The end of 2016 is rapidly approaching, but before you can set your tasks and goals for the year ahead, it’s a good idea to wrap up the ones still on your plate. Here are some things you can do to finish off the year and start fresh on the right foot:
1. Take Stock of Your Year
When you started 2016, chances are you had some goals and ideas in place for the year ahead. What are you still working toward, and what did you achieve? Did you set larger plans in place that you need to continue striving for? Also take some time to review your spending and savings, so you have a good idea of where your money went this year.

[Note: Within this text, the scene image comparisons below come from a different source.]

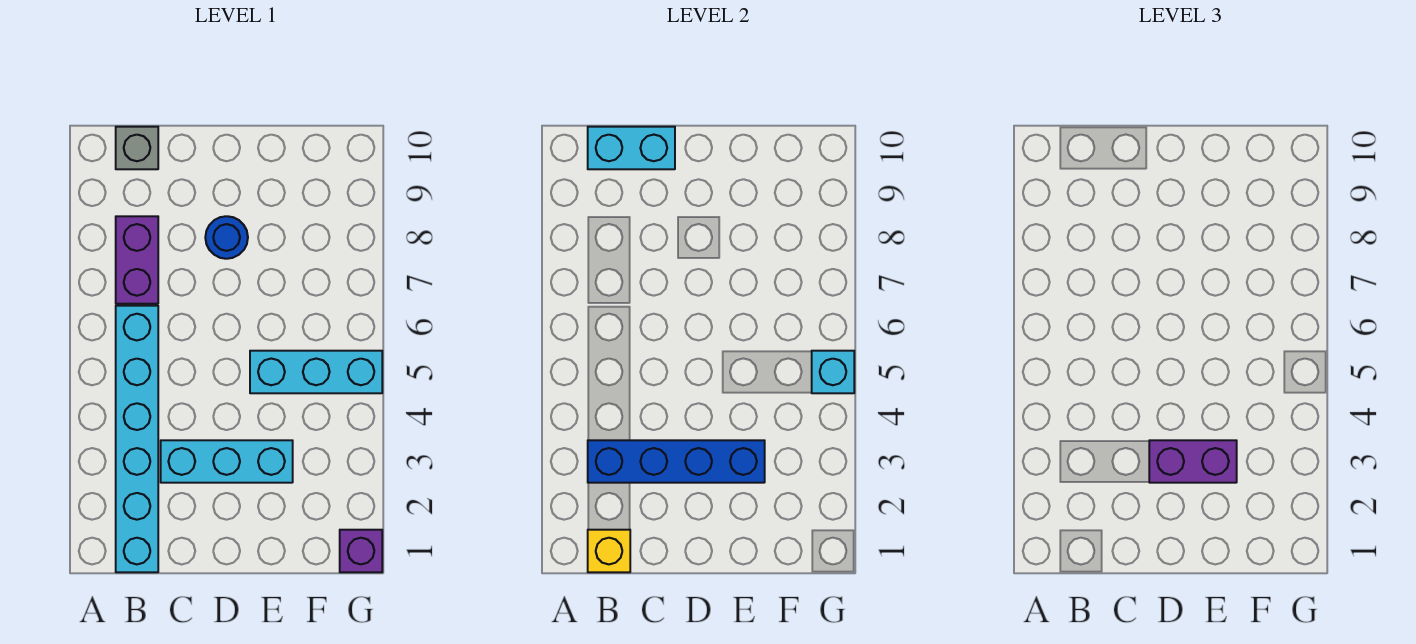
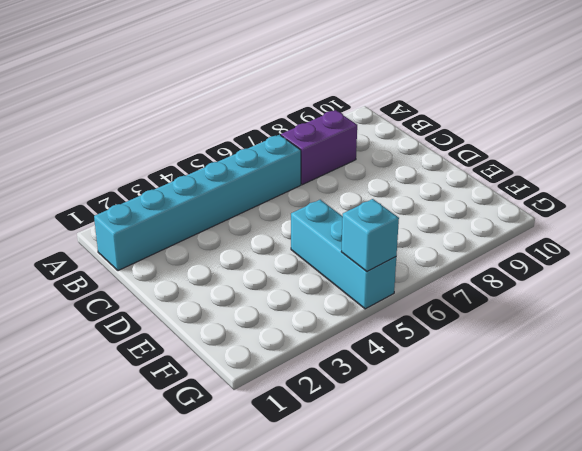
none -> grey 1x1 brick [116,127,158,169]
none -> cyan 1x3 brick [161,440,293,483]
none -> blue 1x1 round brick [205,216,248,259]

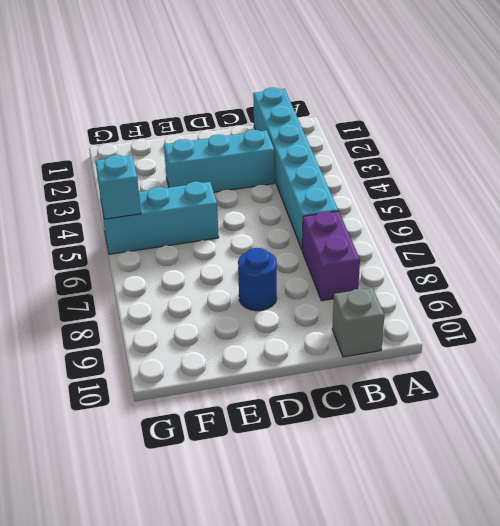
none -> purple 1x1 brick [340,530,382,572]
none -> yellow 1x1 brick [588,530,630,572]
none -> blue 1x4 brick [588,440,765,483]

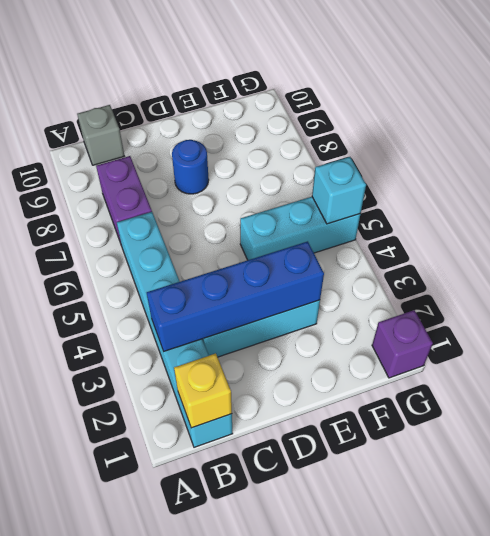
none -> cyan 1x2 brick [588,127,675,169]
none -> purple 1x2 brick [1149,440,1237,483]

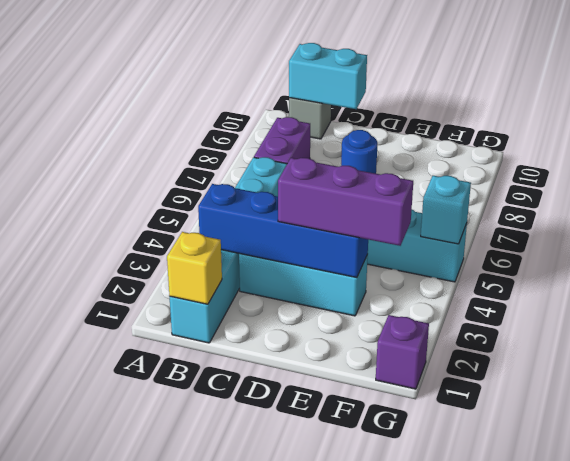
purple 1x3 brick [278,158,413,246] -> purple 1x2 brick [1149,440,1237,483]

Look at where you achieved and where you fell flat, and use that to set a game plan for 2017.
2. Rebalance Your Portfolio
The way you allocate your assets can make a huge difference on your returns over time, so it’s important to check up on how your portfolio is balanced. Check it over to make sure you have a healthy combination of higher and lower risk investments, and that your money isn’t weighing too heavily to one asset.
3. Check Your Beneficiaries
While you’re checking on your other benefits at the end of the year, you should also take some time to see who you’ve listed as a beneficiary. This is especially important if your company has changed its 401(k) provider, or if you got married or divorced within the past year. Check up on your retirement accounts and life insurance policies to verify that the correct names are listed on those accounts.
4. Max Out Your 401(K)
You need to max out your retirement plan by December 31st, so if you haven’t done so, now is the time. You might receive an end-of-year bonus from works to add to that account, or shift some of your savings. Maxing out your 401(k) not only helps you save for retirement – it also cuts costs on your taxes, so it’s worth doing if you’re able to hit that limit.
5. Charitable Giving
The holidays offer plenty of opportunities for you to give to charity, so whether you’re a once per year kind of person or there’s a cause you give to consistently, get your donations in by the end of the year.
If you hit that deadline, you may be able to deduct those donations on your 2016 taxes.
6. Do Tax Loss Harvesting
Tax loss harvesting means selling off investments that are worth less than they were when you bought them. This process allows you to save some money on your tax bill – typically a write off of $3,000 per year against your income. Just think carefully about what you’re selling off; if you sell something, you won’t be able to purchase it again right away because of wash sale rules.
7. Prepare for 2016 taxes
Don’t wait until spring to calculate your tax bill. Most of your opportunities to save on taxes have to be in before year’s end, and you might need that extra time to prepare for the cost.
If this year’s tax bill is looking heftier than you thought, you still have time to cut down on it a bit. If you planned to give to charity, get your donation in before January 1st. You can also contribute to pre-tax accounts like Health Savings Accounts (HSA) or your 401(k).
Knowing your tax bill amount ahead of time also buys you some time to budget for that payment when April rolls around.
8. Set SMART Goals
As you’re going through your year-end financial checklist, look at what you will need to do next year to hit your goals. What did you do well this year, and what could you have done better?
SMART goals are specific, measurable, action-oriented, realistic and bound by a time limit. So instead of setting a vague goal to save more money, you should set specific goals that incorporate a plan to get there. Going through your finances at the end of the year gives you a good starting point to build those goals from. This will help you stay focused as you kick off a brand new year.